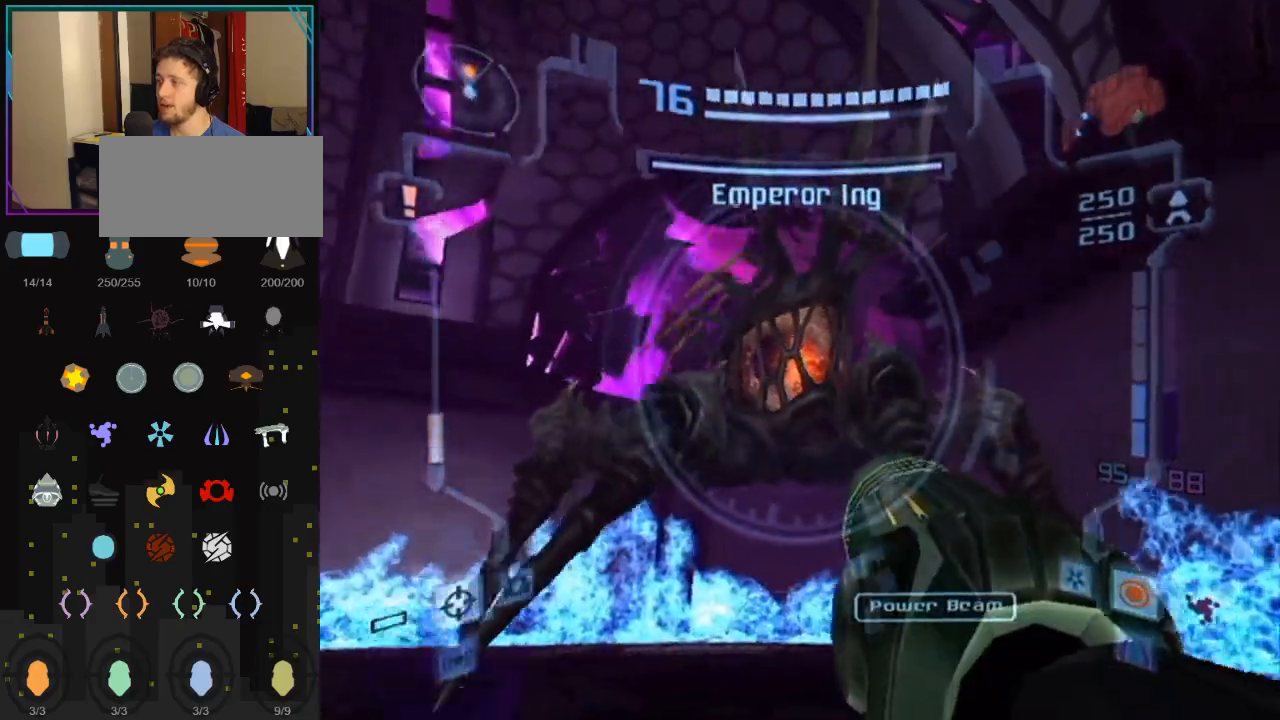
{"buttons": ["A", "L1"], "left_stick": "left", "right_stick": "center", "events": []}
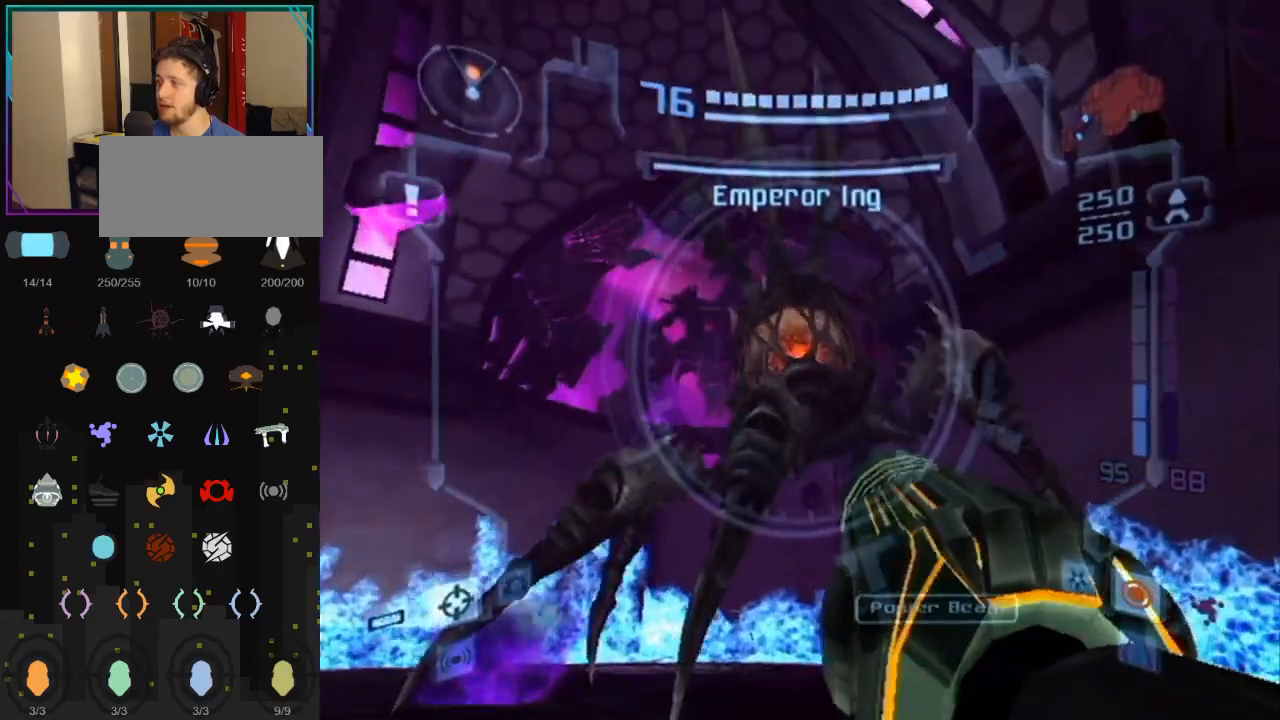
{"buttons": ["A", "B", "L1"], "left_stick": "left", "right_stick": "center", "events": [[467, "B", "down"]]}
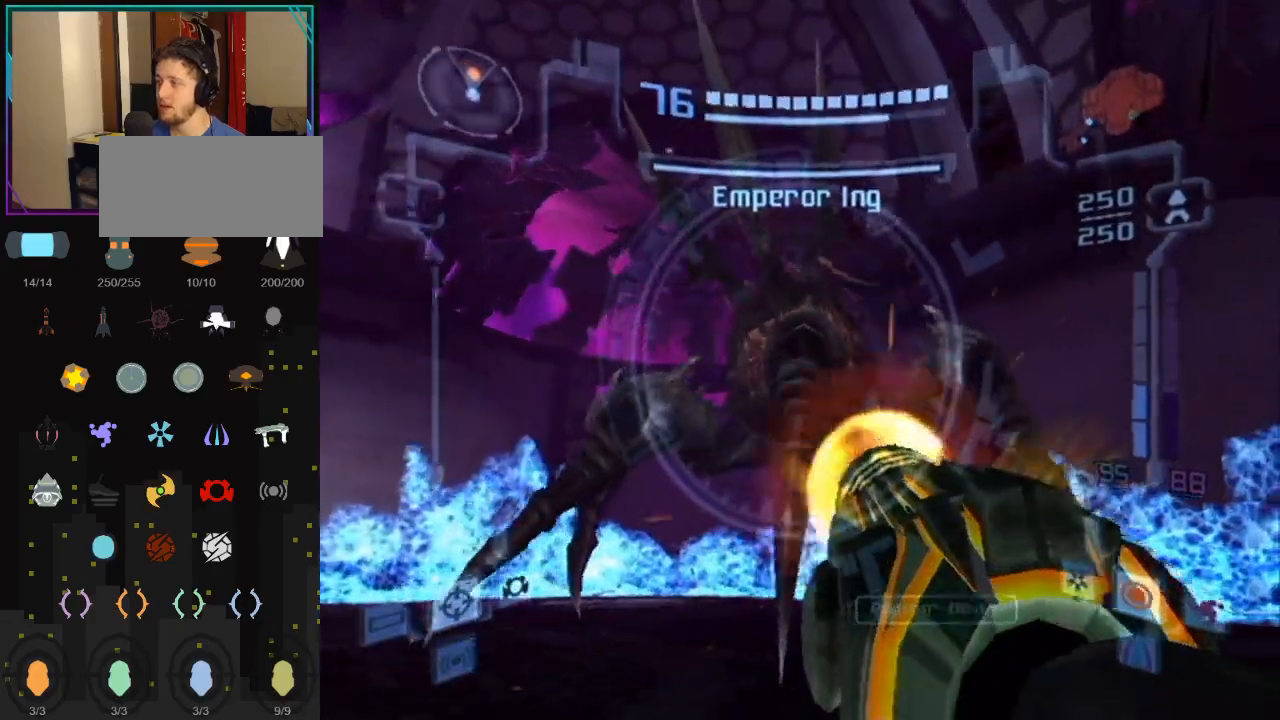
{"buttons": ["A", "Y", "L1"], "left_stick": "left", "right_stick": "center", "events": [[67, "B", "up"], [433, "Y", "down"]]}
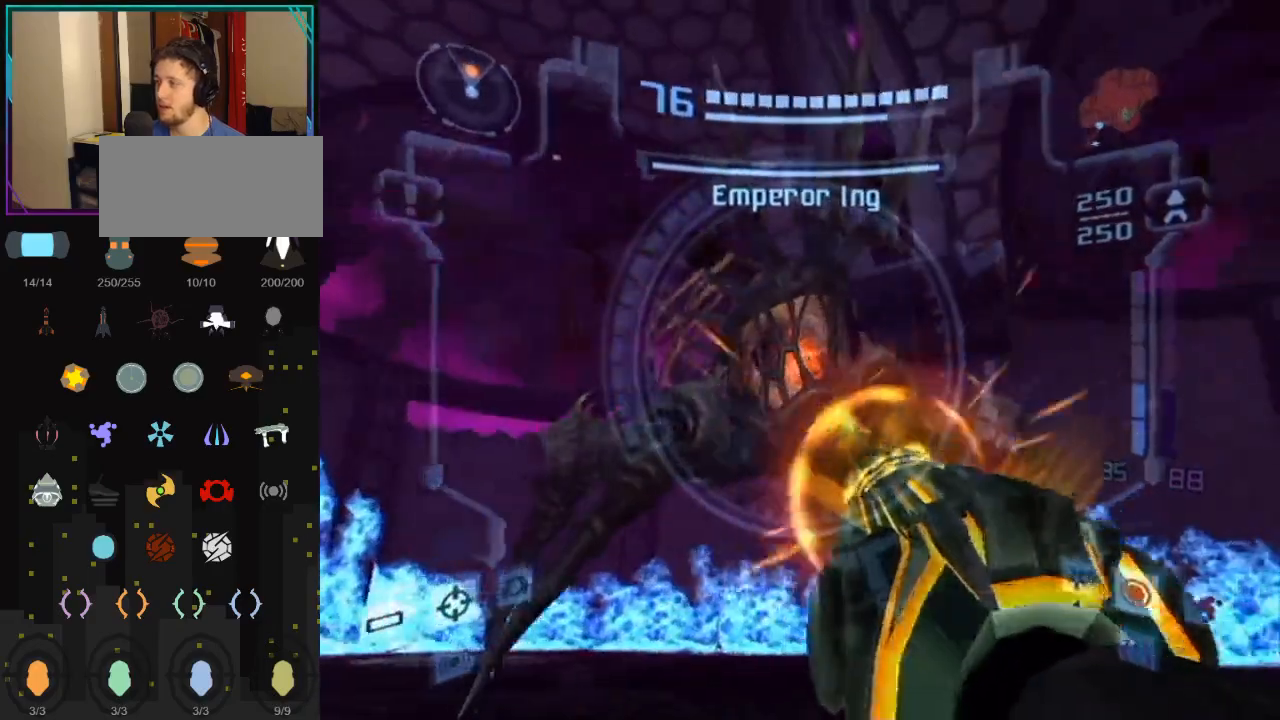
{"buttons": ["A", "L1"], "left_stick": "left", "right_stick": "center", "events": [[33, "Y", "up"], [183, "B", "down"], [467, "B", "up"]]}
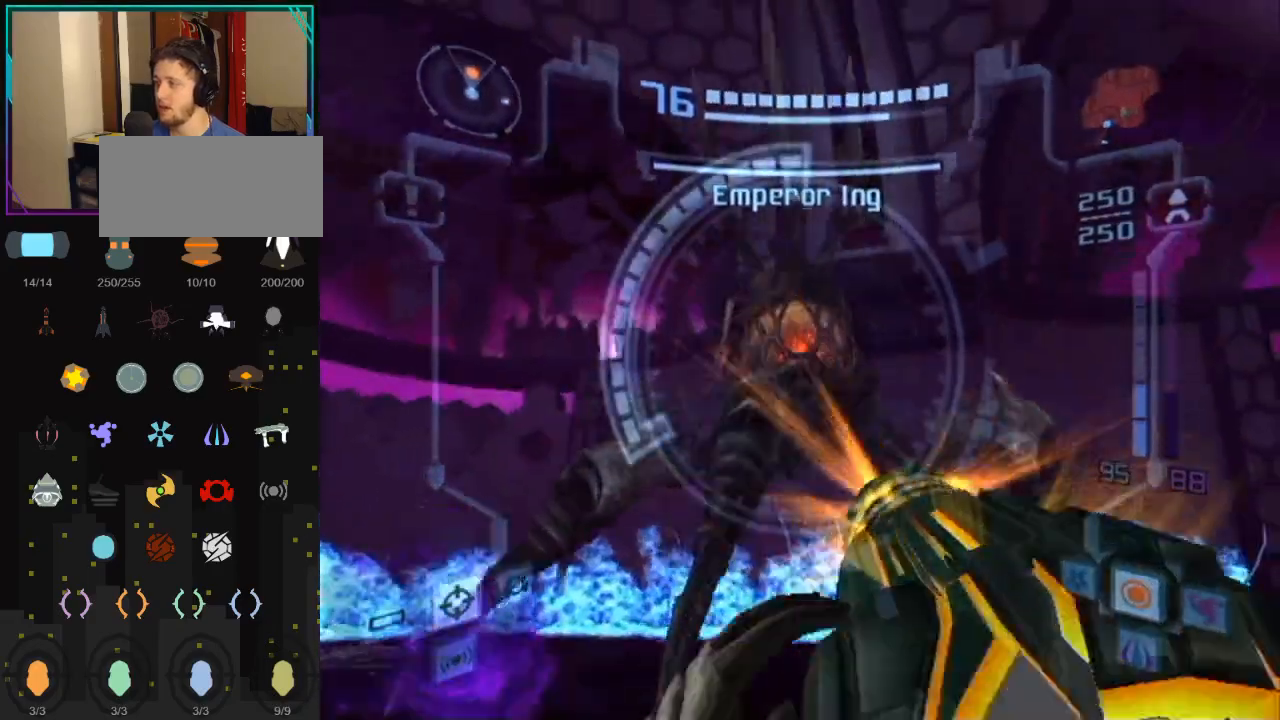
{"buttons": ["A", "L1"], "left_stick": "down-left", "right_stick": "center", "events": [[233, "left_stick", "down-left"]]}
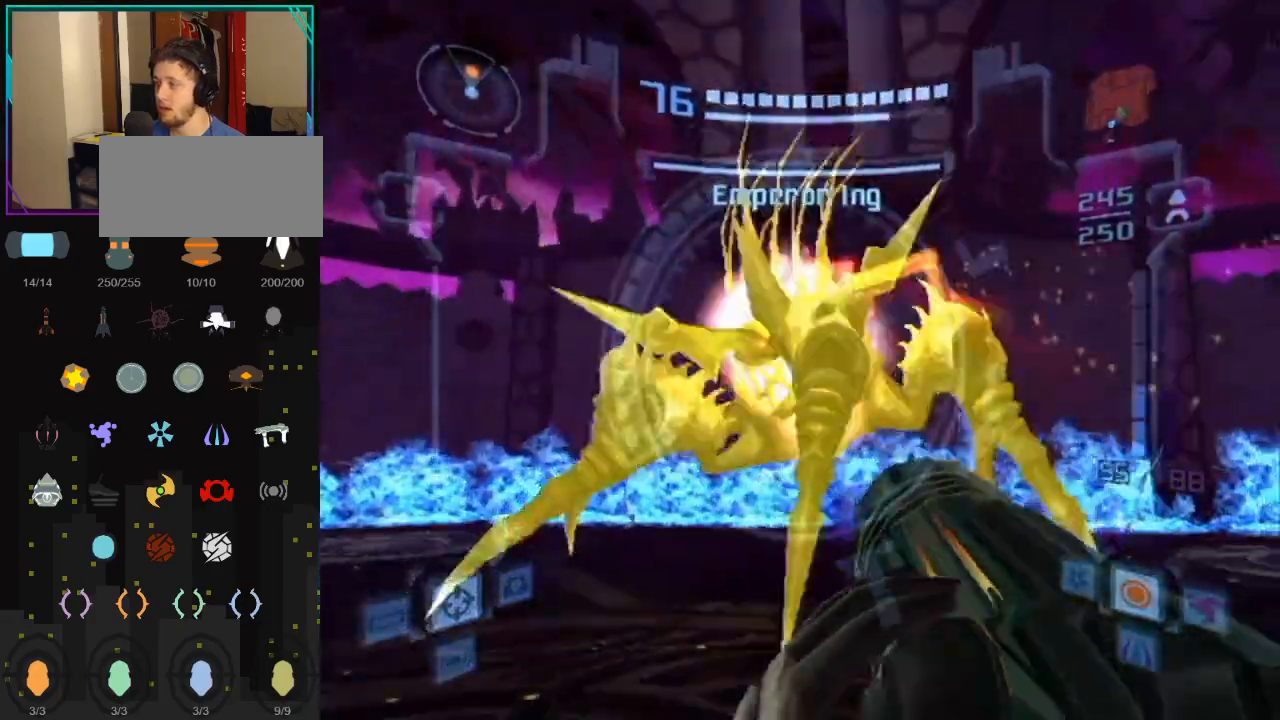
{"buttons": ["L1"], "left_stick": "left", "right_stick": "center", "events": [[67, "left_stick", "left"], [367, "A", "up"]]}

§

• [ACTIVITY]:
Repeat the listing word for word, omitting the pictures.

• [ANSWER TO THE PROBLEM]:
{"buttons": ["A", "L1"], "left_stick": "left", "right_stick": "center", "events": []}
{"buttons": ["A", "B", "L1"], "left_stick": "left", "right_stick": "center", "events": [[467, "B", "down"]]}
{"buttons": ["A", "Y", "L1"], "left_stick": "left", "right_stick": "center", "events": [[67, "B", "up"], [433, "Y", "down"]]}
{"buttons": ["A", "L1"], "left_stick": "left", "right_stick": "center", "events": [[33, "Y", "up"], [183, "B", "down"], [467, "B", "up"]]}
{"buttons": ["A", "L1"], "left_stick": "down-left", "right_stick": "center", "events": [[233, "left_stick", "down-left"]]}
{"buttons": ["L1"], "left_stick": "left", "right_stick": "center", "events": [[67, "left_stick", "left"], [367, "A", "up"]]}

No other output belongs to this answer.